Os relatos ouvidos pelo G1 apontam que o prazo é curto e, caso as mulheres não queiram ou não possam trancar a universidade por um ano - como também prevê a lei-, precisam lidar com falta de vagas em creches públicas (a USP tem espaço limitado na capital, sem previsão de novas vagas), preconceito de professores e colegas ou até mesmo dificuldade para entrar nos prédios, já que regimentos internos consideram os bebês como não-alunos.
Na visão de especialistas, documentos como o Estatuto da Criança e do Adolescente (ECA) e a Constituição resguardam os direitos de mães e filhos, se sobrepondo a regras ocasionais criadas pelas instituições de ensino.
Veja abaixo o relato detalhado de mães, professores e especialistas no tema:
 
“Não dá para estudar uma ciência em casa e cuidar de um recém-nascido.”
Maira Pinheiro, estudante de direito da Universidade de São Paulo (USP), considera que a lei do regime domiciliar não atende às necessidades das mães. “Não conseguia fazer as provas no fim do semestre.

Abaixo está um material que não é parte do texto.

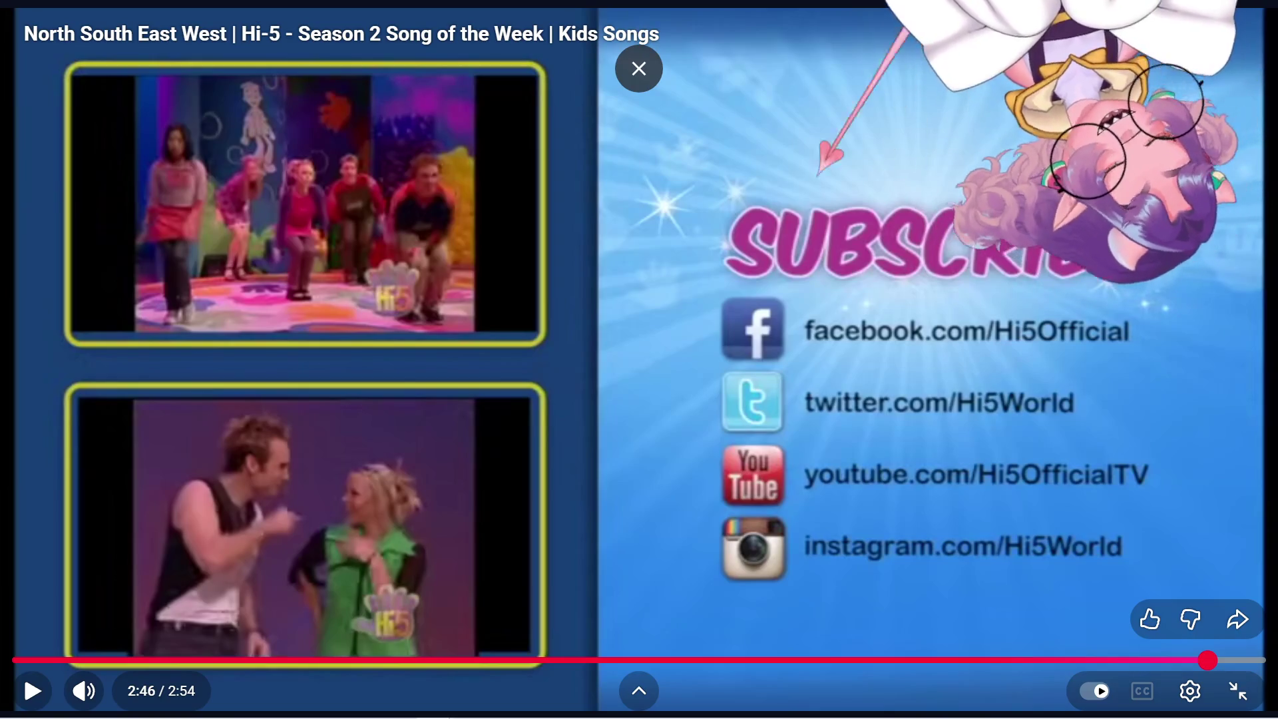
click(1237, 690)
key(alt+Tab)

Duas semanas antes, pedi para os professores substituírem as provas por trabalhos. Mas metade sequer me respondeu. Alguns disseram que eu não poderia ser tratada diferente por estar grávida”, diz.
Ela foi orientada a não pedir para cumprir a licença domiciliar. “O pessoal assinava a lista de presença para mim", conta. E comenta sobre o fato de as orientações às gestantes serem as mesmas destinadas a pessoas com doenças congênitas (de nascimento) ou adquiridas, infecções, traumatismos e condições mórbidas. "Não entendo essa lei. Para doentes, faz sentido. Para gestante, não. Não dá para estudar uma ciência em casa e cuidar de um recém-nascido. Perdi aulas porque minha filha estava doente. Não durmo. Estudo, trabalho como doula, tenho um e-commerce e sou mãe”, completa.
 
No caso de Maira, a tentativa de  levar a bebê para a faculdade foi bem-sucedida – foi a solução que encontrou para poder amamentá-la e não precisar se preocupar em deixar a criança em escolas ou creches tão cedo. Poder entrar com a criança nas dependências da universidade ajuda também a evitar que as mulheres tranquem o curso ou desistam dele.
 
Betânia, hoje com 1 ano e 4 meses, acompanha Maira nas aulas de direito. Não havia vagas na creche da USP. “A cada fase da vida dela, me adapto de uma forma diferente. Agora, ela já fica no chão. Mas por um período, assisti às aulas em pé, andando pela sala. E não fico controlando o comportamento dela, é uma criança, ajo normalmente”, diz. “Na São Francisco (faculdade de direito da USP), a recepção até que foi boa. Mas melhor ainda no curso de saúde pública, onde faço algumas matérias.”